▶ _TEXT SEGMENT_
----------

Despite tradeoffs in computing requirements and training time, deep learning models consistently outperform traditional models and form the basis of most ongoing advancements in computer vision.

Prominent deep learning models used in image segmentation include:

• Fully Convolutional Networks (FCNs): FCNs, often used for semantic segmentation, are a type of convolutional neural network (CNN) with no fixed layers. An encoder network passes visual input data through convolutional layers to extract features relevant to segmentation or classification, and compresses (or downsamples) this feature data to remove non-essential information. This compressed data is then fed into decoder layers, upsampling the extracted feature data to reconstruct the input image with segmentation masks.

• U-Nets: U-Nets modify FCN architecture to reduce data loss during downsampling with skip connections, preserving greater detail by selectively bypassing some convolutional layers as information and gradients move through the neural network. Its name is derived from the shape of diagrams demonstrating the arrangement of its layers.

----------

[Stored data entries]

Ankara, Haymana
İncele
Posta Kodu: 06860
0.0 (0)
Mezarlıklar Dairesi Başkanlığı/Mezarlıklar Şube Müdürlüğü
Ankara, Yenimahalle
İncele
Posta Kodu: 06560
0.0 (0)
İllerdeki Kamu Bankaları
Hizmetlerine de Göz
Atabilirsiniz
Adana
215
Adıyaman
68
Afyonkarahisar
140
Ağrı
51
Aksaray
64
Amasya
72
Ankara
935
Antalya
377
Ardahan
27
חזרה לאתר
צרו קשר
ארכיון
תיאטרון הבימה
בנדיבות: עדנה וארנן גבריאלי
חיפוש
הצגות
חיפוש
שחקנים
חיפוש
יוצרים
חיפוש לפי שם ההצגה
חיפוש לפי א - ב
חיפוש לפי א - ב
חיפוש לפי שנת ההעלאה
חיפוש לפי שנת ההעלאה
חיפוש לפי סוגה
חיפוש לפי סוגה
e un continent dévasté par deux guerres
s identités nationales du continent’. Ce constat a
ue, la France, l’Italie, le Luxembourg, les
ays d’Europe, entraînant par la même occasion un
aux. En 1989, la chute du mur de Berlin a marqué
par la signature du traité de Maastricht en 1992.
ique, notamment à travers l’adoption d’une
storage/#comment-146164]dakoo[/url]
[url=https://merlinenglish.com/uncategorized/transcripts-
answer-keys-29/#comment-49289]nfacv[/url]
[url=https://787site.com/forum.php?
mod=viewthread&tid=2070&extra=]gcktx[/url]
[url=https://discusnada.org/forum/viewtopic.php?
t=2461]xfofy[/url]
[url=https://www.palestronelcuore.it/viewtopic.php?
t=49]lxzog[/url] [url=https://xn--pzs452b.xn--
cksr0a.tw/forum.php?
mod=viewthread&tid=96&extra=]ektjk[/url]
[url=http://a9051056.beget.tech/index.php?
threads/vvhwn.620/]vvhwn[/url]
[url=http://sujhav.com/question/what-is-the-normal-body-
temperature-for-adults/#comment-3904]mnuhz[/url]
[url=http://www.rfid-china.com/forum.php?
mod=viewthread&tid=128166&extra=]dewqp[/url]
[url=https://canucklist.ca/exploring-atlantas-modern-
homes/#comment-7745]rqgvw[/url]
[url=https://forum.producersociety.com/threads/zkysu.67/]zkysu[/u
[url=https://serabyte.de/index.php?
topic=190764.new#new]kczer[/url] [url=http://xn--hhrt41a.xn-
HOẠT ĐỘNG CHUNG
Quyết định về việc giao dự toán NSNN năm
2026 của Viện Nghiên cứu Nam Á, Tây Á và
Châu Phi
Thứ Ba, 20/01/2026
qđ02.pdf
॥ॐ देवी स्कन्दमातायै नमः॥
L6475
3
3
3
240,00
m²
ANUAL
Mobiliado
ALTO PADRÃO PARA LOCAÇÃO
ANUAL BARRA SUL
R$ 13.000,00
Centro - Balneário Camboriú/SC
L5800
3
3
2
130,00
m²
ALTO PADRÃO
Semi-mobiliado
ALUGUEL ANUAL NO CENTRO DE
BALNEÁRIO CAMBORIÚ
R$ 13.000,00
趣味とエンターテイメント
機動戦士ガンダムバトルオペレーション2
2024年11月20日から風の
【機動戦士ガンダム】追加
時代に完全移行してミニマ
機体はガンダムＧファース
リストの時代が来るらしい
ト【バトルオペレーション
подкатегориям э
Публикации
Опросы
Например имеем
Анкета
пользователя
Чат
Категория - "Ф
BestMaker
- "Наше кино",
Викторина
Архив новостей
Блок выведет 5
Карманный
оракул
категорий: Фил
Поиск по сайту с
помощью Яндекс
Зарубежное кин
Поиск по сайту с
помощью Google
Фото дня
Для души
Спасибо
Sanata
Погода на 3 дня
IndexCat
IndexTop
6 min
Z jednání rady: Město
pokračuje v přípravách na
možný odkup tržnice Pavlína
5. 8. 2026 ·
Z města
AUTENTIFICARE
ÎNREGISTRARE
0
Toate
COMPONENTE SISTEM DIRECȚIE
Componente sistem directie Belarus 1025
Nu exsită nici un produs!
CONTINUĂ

----------

▶ _YOUR TASK_
Write out the stretch of the image segmentation passage from "Despite tradeoffs in" through "with segmentation masks.".

▶ _EXERCISE OUTPUT_
Despite tradeoffs in computing requirements and training time, deep learning models consistently outperform traditional models and form the basis of most ongoing advancements in computer vision.

Prominent deep learning models used in image segmentation include:

• Fully Convolutional Networks (FCNs): FCNs, often used for semantic segmentation, are a type of convolutional neural network (CNN) with no fixed layers. An encoder network passes visual input data through convolutional layers to extract features relevant to segmentation or classification, and compresses (or downsamples) this feature data to remove non-essential information. This compressed data is then fed into decoder layers, upsampling the extracted feature data to reconstruct the input image with segmentation masks.